In het eindvonnis van 30 juni 2021 heeft de rechtbank de vorderingen van [appellanten] afgewezen en [appellanten] in de proceskosten veroordeeld.
De procedure in hoger beroep
3.3.
[appellanten] hebben in hoger beroep zeventien grieven aangevoerd. [appellanten] hebben geconcludeerd tot vernietiging van het beroepen vonnis en tot het alsnog toewijzen van de vorderingen.
3.4.
Het hof constateert dat [appellanten] hun eis in hoger beroep hebben gewijzigd. [geïntimeerden] hebben geen bezwaar gemaakt tegen de eiswijziging van [appellanten] . Het hof ziet ook geen aanleiding de eiswijziging ambtshalve buiten beschouwing te laten wegens strijd met de goede procesorde. Recht zal worden gedaan op de gewijzigde eis zoals geformuleerd in het petitum van de memorie van grieven.
Het productieprocedé
3.5.
Aan de eis ligt in de kern de veronderstelling van [appellanten] ten grondslag dat het productieprocedé van de [Y] Stones zoals ooit door [appellant 2] bedacht is, uniek en exclusief is en aldus moet worden beschermd. Het hof zal hier eerst op in gaan en in dit verband tevens grief 10 bespreken. Grief 10 komt er in de kern op neer dat de rechtbank ten onrechte niet heeft beoordeeld of de [Z] Stones zijn vervaardigd met gebruikmaking van het unieke productieprocedé van de [Y] Stones, en niet is ingegaan op het bewijsaanbod van [appellanten] om hiervoor een deskundige te benoemen. [appellanten] stellen dat de [Z] Stones eenzelfde uiterlijk en dikte hebben als de [Y] Stones en dat vervaardiging enkel mogelijk is onder toepassing van het unieke productieprocedé van [appellanten] .
3.6.
[appellanten] voeren aan dat het unieke karakter van de [Y] Stones niet zozeer is terug te voeren op de verhoudingen van de specifieke bestanddelen van het cementmengsel, als wel op de vinding dat de toevoeging van een bepaald – niet voor de hand liggend bestanddeel – ervoor zorgt dat substantieel dunnere tegels kunnen worden geproduceerd. [appellant 2] heeft dit productieprocedé gecreëerd door een combinatie van zijn artistieke en bouwkundige materiaalkennis. Daarnaast stellen [appellanten] dat vóór de introductie van haar [Y] Stones geen andere gelijkwaardige tegels op de markt waren met dezelfde uiterlijke kenmerken en uitstraling in combinatie met een dikte van slechts 8 tot 11 millimeter.

- GEGEVENSUITTREKSEL
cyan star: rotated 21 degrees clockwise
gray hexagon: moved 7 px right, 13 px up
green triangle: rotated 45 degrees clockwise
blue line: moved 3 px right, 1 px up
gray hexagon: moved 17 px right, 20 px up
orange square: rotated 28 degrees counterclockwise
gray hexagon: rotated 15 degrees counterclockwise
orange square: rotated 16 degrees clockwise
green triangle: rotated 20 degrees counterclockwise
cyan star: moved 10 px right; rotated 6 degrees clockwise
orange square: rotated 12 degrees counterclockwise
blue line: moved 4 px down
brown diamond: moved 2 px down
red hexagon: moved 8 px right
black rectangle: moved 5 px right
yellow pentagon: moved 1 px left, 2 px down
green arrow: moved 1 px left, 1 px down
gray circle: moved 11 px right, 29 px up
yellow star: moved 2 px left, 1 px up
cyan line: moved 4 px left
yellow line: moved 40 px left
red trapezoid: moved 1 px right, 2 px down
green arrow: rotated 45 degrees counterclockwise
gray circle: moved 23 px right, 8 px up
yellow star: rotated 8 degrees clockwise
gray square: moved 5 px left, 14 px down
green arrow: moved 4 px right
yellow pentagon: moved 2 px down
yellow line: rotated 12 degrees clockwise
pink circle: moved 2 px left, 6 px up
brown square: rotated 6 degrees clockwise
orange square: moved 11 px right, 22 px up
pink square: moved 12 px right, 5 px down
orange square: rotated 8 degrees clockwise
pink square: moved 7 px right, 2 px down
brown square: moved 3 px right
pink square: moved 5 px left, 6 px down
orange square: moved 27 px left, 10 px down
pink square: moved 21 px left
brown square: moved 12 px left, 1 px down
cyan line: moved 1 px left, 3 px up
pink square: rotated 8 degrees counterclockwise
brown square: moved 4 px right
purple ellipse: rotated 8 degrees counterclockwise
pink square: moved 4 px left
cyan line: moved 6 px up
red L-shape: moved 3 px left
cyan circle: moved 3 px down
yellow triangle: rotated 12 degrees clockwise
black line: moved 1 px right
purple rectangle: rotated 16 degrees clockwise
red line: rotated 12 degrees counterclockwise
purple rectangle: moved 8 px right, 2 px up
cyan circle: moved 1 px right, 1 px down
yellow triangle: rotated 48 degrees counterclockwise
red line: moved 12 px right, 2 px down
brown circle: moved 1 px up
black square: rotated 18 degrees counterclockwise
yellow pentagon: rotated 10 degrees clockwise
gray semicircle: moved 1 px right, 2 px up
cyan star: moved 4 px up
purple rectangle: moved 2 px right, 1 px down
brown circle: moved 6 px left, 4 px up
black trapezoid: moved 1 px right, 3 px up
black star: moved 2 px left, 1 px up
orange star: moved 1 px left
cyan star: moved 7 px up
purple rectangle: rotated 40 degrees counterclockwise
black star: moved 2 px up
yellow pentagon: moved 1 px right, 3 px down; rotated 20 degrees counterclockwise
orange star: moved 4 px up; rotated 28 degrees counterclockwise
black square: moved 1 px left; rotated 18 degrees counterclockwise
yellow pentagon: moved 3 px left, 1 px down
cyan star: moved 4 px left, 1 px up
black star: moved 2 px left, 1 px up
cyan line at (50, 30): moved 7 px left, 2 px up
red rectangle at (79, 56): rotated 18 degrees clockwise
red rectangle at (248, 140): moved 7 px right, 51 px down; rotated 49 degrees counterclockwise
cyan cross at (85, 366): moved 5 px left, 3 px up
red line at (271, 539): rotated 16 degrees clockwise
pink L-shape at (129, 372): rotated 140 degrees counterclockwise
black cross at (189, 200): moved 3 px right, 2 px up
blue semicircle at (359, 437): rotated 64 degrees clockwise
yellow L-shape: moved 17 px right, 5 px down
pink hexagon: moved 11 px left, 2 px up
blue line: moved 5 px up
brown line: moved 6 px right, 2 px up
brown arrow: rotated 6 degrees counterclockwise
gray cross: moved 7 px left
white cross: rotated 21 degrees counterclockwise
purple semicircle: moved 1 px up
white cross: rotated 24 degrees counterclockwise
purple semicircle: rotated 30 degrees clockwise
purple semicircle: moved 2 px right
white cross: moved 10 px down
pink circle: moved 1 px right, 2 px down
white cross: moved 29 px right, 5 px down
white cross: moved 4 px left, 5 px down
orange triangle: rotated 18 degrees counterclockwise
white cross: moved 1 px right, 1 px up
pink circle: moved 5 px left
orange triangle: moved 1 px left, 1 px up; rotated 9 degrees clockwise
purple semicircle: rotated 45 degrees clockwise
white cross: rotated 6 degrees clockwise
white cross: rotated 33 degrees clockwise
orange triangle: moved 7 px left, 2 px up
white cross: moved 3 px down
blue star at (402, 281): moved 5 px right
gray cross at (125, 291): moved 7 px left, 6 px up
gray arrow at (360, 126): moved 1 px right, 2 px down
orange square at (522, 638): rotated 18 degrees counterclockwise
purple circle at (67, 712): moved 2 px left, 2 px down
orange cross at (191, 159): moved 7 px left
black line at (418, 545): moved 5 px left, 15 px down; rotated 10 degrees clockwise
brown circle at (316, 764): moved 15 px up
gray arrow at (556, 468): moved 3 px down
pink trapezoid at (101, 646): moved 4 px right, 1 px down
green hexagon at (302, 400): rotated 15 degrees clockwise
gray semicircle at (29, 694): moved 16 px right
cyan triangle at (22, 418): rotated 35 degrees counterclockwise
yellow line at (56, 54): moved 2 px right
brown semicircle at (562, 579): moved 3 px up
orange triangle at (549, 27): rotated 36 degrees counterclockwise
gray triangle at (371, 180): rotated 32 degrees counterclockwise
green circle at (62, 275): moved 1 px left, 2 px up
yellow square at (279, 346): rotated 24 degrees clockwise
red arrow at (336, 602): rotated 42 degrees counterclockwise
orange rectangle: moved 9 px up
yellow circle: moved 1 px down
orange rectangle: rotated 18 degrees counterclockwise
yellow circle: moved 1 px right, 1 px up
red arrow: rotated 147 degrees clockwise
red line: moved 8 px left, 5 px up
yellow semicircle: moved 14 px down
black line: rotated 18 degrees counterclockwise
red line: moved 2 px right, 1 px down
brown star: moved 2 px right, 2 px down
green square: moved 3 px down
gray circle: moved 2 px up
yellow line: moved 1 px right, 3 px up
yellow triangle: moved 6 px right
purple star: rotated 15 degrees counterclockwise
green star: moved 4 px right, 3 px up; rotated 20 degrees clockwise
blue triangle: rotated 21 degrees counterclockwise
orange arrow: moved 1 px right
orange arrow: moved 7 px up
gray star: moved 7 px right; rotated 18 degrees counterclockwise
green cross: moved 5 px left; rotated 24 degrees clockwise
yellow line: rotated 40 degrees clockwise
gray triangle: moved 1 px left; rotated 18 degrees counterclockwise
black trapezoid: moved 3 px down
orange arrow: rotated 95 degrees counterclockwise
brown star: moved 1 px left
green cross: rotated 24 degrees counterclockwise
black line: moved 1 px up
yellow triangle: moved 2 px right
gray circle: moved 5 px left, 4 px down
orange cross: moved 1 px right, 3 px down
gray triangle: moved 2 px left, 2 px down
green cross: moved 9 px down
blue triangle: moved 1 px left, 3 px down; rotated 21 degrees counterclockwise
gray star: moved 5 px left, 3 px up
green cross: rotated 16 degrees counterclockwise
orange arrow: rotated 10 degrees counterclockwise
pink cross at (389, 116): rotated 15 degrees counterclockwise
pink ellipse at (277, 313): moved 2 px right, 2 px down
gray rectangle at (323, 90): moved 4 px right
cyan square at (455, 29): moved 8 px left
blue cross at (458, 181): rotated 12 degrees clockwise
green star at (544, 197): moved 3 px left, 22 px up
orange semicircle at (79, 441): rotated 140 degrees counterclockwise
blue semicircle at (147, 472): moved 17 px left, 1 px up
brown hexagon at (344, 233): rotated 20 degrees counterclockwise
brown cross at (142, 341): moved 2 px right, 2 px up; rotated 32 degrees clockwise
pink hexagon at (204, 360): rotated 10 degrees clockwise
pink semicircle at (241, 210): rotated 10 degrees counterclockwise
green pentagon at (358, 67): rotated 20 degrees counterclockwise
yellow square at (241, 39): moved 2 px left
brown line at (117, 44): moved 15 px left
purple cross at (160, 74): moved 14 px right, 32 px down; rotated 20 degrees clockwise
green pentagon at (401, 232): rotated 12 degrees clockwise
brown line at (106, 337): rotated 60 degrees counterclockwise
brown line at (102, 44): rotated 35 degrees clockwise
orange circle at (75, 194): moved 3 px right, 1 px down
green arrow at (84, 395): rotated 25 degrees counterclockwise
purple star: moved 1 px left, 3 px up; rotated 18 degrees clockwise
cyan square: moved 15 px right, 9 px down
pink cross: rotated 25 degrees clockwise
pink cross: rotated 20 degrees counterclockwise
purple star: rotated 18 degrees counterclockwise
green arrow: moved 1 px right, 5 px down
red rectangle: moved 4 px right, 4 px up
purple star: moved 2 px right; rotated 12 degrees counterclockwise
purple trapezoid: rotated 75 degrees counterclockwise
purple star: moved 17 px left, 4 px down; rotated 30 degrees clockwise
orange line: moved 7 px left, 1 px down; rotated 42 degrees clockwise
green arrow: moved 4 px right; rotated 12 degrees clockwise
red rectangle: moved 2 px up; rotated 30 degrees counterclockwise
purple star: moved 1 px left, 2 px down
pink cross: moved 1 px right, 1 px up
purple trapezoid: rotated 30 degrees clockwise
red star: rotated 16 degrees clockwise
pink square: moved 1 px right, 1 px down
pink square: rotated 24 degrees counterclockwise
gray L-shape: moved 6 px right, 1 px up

- OPDRACHT 1
Hoeveel grieven hebben [appellanten] volgens de leestekst over het hoger beroep aangevoerd?
- OPDRACHT 2
Schrijf de leestekst over het hoger beroep verder, te beginnen na de laatste zin.
Voor deze opdrachten zijn de records niet nodig.

- ANTWOORD 1
Zeventien grieven.

- ANTWOORD 2
3.7.
[geïntimeerden] betwisten dat het productieprocedé van [appellanten] uniek is. De [Y] Stone is een cementtegel en dit soort tegels bestaan reeds lange tijd in de markt. Deze techniek is algemeen bekend en niet bijzonder. Een tegel met een kasteelmotief, in de stijl van de [Y] Stone, worden door meerdere partijen in de markt aangeboden, ook met een vergelijkbare dikte als de [Y] Stone. [geïntimeerden] voeren aan dat zij een eigen productieprocedé hebben ontwikkeld met gebruikmaking van mortel met [bestanddeel A] en dat zij geen gebruik maken van het productieprocedé dat voor de [Y] Stones is ontwikkeld.
3.8.
Het hof heeft ter zitting met partijen gesproken over het productieprocedé van de [Y] Stones en de [Z] Stones , waarbij het hof ook de gedeponeerde stenen heeft bekeken. [appellant 2] heeft ter zitting verklaard dat hij een cementmortel gebruikt op basis van de [bestanddeel B] , die als eigenschap heeft dat het cement een bepaalde flexibiliteit heeft. Deze mortel wordt door [appellanten] kant en klaar ingekocht bij de cementproducent. Door deze mortel te gieten in mallen voorzien van een [bestanddeel C] is het mogelijk om dunne vloertegels te produceren. Op deze wijze kon [appellant 2] robuuste kasteel-vloertegels namaken die dun en hanteerbaar zijn voor gebruik als gangbare vloertegel. [appellant 2] erkent dat het gieten van cementtegels in mallen met een [bestanddeel C] op zich niet uniek is, maar stelt dat de samenstelling van de cement, de [bestanddeel C] en de uitstraling van de tegel, een oude kasteeltegel, tezamen als uniek zijn te kwalificeren.
[geïntimeerde 1] heeft ter zitting verklaard dat de [Z] Stones ook reproducties van kerk- en kasteelstenen zijn, en dat zij eveneens circa 8 tot 11 millimeter dik zijn, gelijk de [Y] Stones. In het productieprocedé van de [Z] Stones wordt geen [bestanddeel B] , maar een cementmengsel met kleine [bestanddeel A] gebruikt.
3.9.
Gelet op deze ter zitting gedane verklaringen van [appellant 2] en [geïntimeerde 1] stelt het hof vast dat de productieprocedés van de [Y] Stones en de [Z] Stones verschillend zijn, en dat [geïntimeerden] dus ook niet het productieprocedé van [appellanten] gebruiken.
3.10.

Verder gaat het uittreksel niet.